Preventing plagiarism 

In his blog post, De Zwart writes that he wants to steer clear of the question of whether it makes sense for a university to use a plagiarism detection software in the first place, or of the question of what actually constitutes plagiarism, according to Turnitin the ‘capital crime of academia’. But his post certainly takes us in the direction of such questions. The question, ‘What actually is plagiarism?’ is one first of all to discuss with students, because I firmly believe that part of the reason some students may feel tempted to copy the ideas of others without properly citing them is unclarity about what constitutes plagiarism.

 

Another reason that plagiarism occurs may be anxiety about the writing process, which is why it is crucial that instructors guide their students through that process, teaching them how to develop and articulate original ideas, to cite, and to edit (while also designing original assignments that make it hard to plagiarize, and to for example not recycle essay prompts over the years in courses taught by multiple instructors). As Morris says to Inside Higher Ed, ‘rather than prioritizing the time spent searching for plagiarism after the fact, professors should build relationships with students in way that promotes ownership of their work in the first place’.

 

And of course, even with all preventive and pedagogical practices in place, there is still the risk that a student plagiarizes, and that if they do so this plagiarism goes unnoticed by the instructor (which, and maybe that’s a naive thought, it usually does not).
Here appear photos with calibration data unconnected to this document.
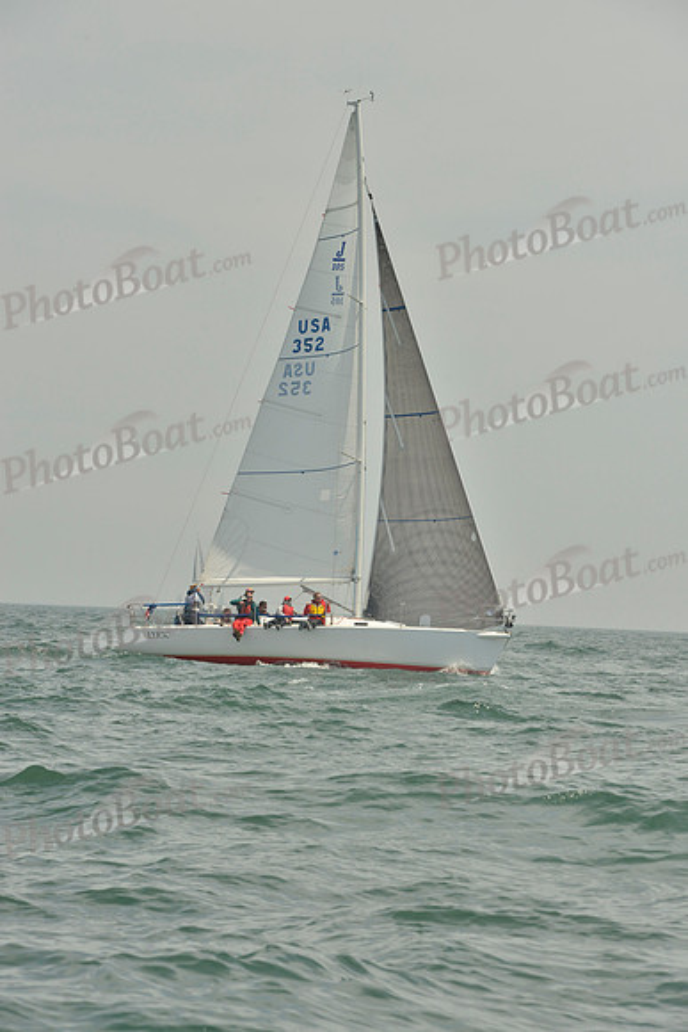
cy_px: 516
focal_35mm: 145
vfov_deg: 14.2
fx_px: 4154
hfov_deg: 9.5
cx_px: 344
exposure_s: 1/1250
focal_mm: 145
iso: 560
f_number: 14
But at the end of the day I value the trust that students don’t plagiarize over the risk that they do. The reason is that this trust is essential to academic integrity.

 

Right to refuse 

It is good to read in the Folia article that the University of Amsterdam, in the light of the new privacy legislation that goes into effect in May, is currently reevaluating its license with Turnitin. In the meanwhile I would argue that students have the moral right to, like De Zwart, not comply with the user conditions of Turnitin and to thus not upload their papers through this tool (should their instructors decide to use it), much like people hold the right to not make use of the services of companies like Airbnb, Uber, and Facebook (which have in common with Turnitin that they monetize user-generated content).

 

As media scholar José van Dijck argues in a recent lecture, American corporate values are increasingly inscribed in the norms and values of the new online infrastructures, which are rapidly infiltrating offline sectors. Van Dijck urges people to ask ‘simple but very pertinent questions for each platform: How does it work? What happens to the data?’ Let’s keep addressing such questions to Turnitin, a platform that has become a prominent presence in the academic landscape, but that so far has been the subject of relatively little academic debate, even though its services violate the integrity that forms the very condition of possibility of that debate.